Port Houston Container Volumes Drop 10% in April, May Rebound Expected
Port Houston handled 353,319 TEUs in April, down 10% month-over-month and 9% year-over-year, marking the first quarterly container decline since early 2025. Port executives say cargo activity is already recovering in May.

Port Houston handled 353,319 TEUs in April, down 10% from March and 9% year over year: the port's first quarterly container decline since early 2025.
Why did Port Houston container volumes drop in April?
Global trade volatility and softer steel imports drove the April dip. Loaded import containers totaled 162,798 TEUs in April, down 8% year over year, while loaded export containers fell 5% to 132,339 TEUs. Empty export containers declined 18% year over year. Year-to-date container volumes totaled 1.44 million TEUs, down 1% compared to the same period in 2025.
Port Houston CEO Charlie Jenkins said cargo activity is already recovering in May, with imports once again driving growth. The April slowdown appears temporary rather than structural.
Vessel traffic up despite container softness
Vessel visits climbed 6% year over year in April to 754 calls, according to Jenkins. Larger vessels moving through the Houston Ship Channel are helping drive export growth, particularly energy-related commodities.

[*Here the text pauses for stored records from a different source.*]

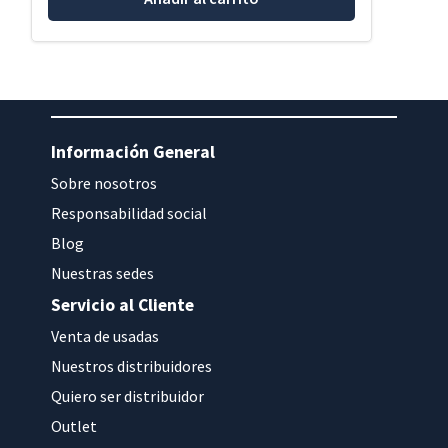
Información General
Sobre nosotros
Responsabilidad social
Blog
Nuestras sedes
Servicio al Cliente
Venta de usadas
Nuestros distribuidores
Quiero ser distribuidor
Outlet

"Export tonnage is up 19% this year," Jenkins said during the Port Commission meeting Wednesday. "Crude oil, refined products, petroleum gases are driving a lot of this growth."
Port Houston remained the world's top export gateway for liquefied petroleum gases such as propane, butane and methane. "Exports of petroleum gases are up 33%, and we remain the number one port in the world for gases like butane, propane and methane," Jenkins said.
What the container dip means for truckers
The 10% month-over-month drop in TEUs translates to fewer drayage loads moving out of Port Houston terminals in April. For owner-operators and small fleets running Houston-area port work, the April slowdown likely meant thinner dispatch boards and more competition for available containers.
The 18% year-over-year decline in empty export containers signals weaker outbound freight demand: a pattern that typically compresses drayage rates as carriers chase fewer loads. Empty repositioning moves pay less than loaded hauls, and when empty volumes drop, it often reflects shippers holding off on export commitments.
If May's recovery holds as Jenkins indicated, drayage capacity should tighten again as import volumes climb. The timing matters for small fleets: a one-month dip can be absorbed, but a sustained decline would force carriers to look outside port work for revenue.
Energy exports offset container weakness
The 19% year-over-year increase in export tonnage, driven by crude oil, refined products, and petroleum gases, represents a different freight segment than containerized cargo. Energy exports typically move by pipeline, tanker, or specialized bulk carrier, not by truck, so the tonnage surge doesn't directly translate to more loads for dry van or flatbed carriers.
However, the vessel traffic increase (6% year over year) suggests Port Houston's overall activity remains strong despite the container softness. More vessel calls can mean more chassis demand, more gate turns, and more ancillary drayage work even when box counts dip.
The recovery timeline
Jenkins' statement that cargo activity is "already recovering in May" suggests the April dip was a one-month event rather than the start of a sustained downturn. For small fleets and owner-operators running Houston port lanes, the question is whether May's rebound restores load counts to March levels or simply stops the decline.
The year-to-date container volume figure, down just 1% through April, indicates Port Houston is holding close to 2025 pace despite the April drop. That's a different picture than ports seeing sustained double-digit declines, which would signal structural demand weakness.
For carriers deciding whether to add Houston port work or shift capacity elsewhere, the May data will matter more than April's. A single-month dip can reflect timing quirks: vessel bunching, holiday effects, or shipper inventory adjustments. Two consecutive months of decline would suggest a lane-level problem worth avoiding.
The spot rate environment has firmed across all three segments in recent weeks, which may pull some capacity away from port drayage and into over-the-road lanes where per-mile rates have climbed. If May's Port Houston rebound coincides with continued spot rate strength, drayage carriers may face a choice: chase higher-paying OTR loads or stick with port work that offers more predictable volume.